- WHAT TO DO:
Copy each line below as written, but skip the pictures.
+++
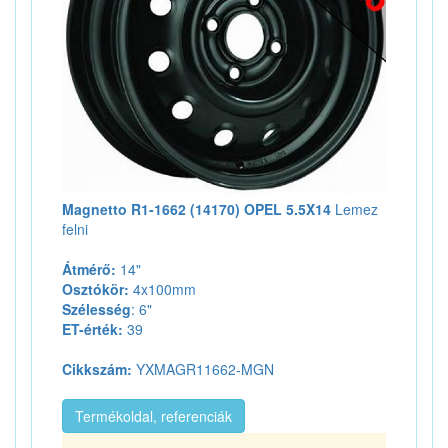
Magnetto R1-1662 (14170) OPEL 5.5X14
Lemez
felni
Átmérő:
14"
Osztókör:
4x100mm
Szélesség
: 6"
ET-érték:
39
Cikkszám:
YXMAGR11662-MGN
Termékoldal, referenciák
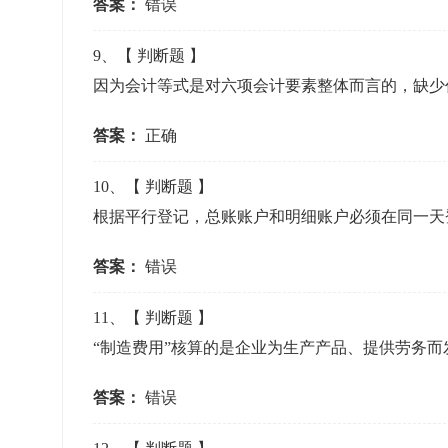
答案：
错误
9
、【
判断题
】
因为会计等式是对六项会计要素整体而言的，缺少
答案：
正确
10
、【
判断题
】
根据平行登记，总账账户和明细账户必须在同一
答案：
错误
11
、【
判断题
】
“制造费用”核算的是企业为生产产品、提供劳务
答案：
错误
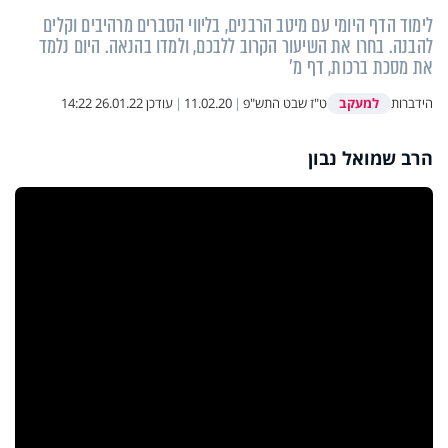
לימוד הדף היומי עם מיטב הרבנים, בליווי הסברים מרהיבים וקלים
להבנה. בחרו את השיעור הקרוב ללבכם, ולמדו בהנאה. היום נלמד
את מסכת ברכות, דף מ'
למעקב
הידברות
ט"ז שבט התש"פ
|
11.02.20
|
עודכן
26.01.22 14:22
הרב שמואל נבון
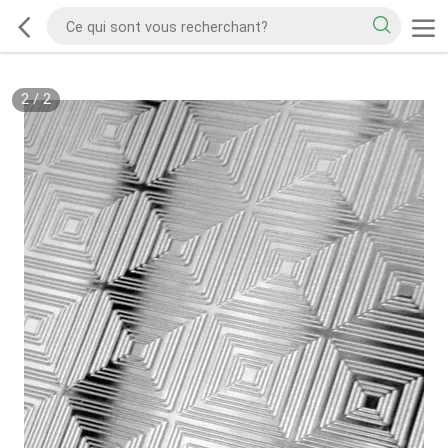
2
/
2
+++
- EXERCISE SOLUTION:
Magnetto R1-1662 (14170) OPEL 5.5X14
Lemez
felni
Átmérő:
14"
Osztókör:
4x100mm
Szélesség
: 6"
ET-érték:
39
Cikkszám:
YXMAGR11662-MGN
Termékoldal, referenciák
答案：
错误
9
、【
判断题
】
因为会计等式是对六项会计要素整体而言的，缺少
答案：
正确
10
、【
判断题
】
根据平行登记，总账账户和明细账户必须在同一
答案：
错误
11
、【
判断题
】
“制造费用”核算的是企业为生产产品、提供劳务
答案：
错误
לימוד הדף היומי עם מיטב הרבנים, בליווי הסברים מרהיבים וקלים
להבנה. בחרו את השיעור הקרוב ללבכם, ולמדו בהנאה. היום נלמד
את מסכת ברכות, דף מ'
למעקב
הידברות
ט"ז שבט התש"פ
|
11.02.20
|
עודכן
26.01.22 14:22
הרב שמואל נבון
2
/
2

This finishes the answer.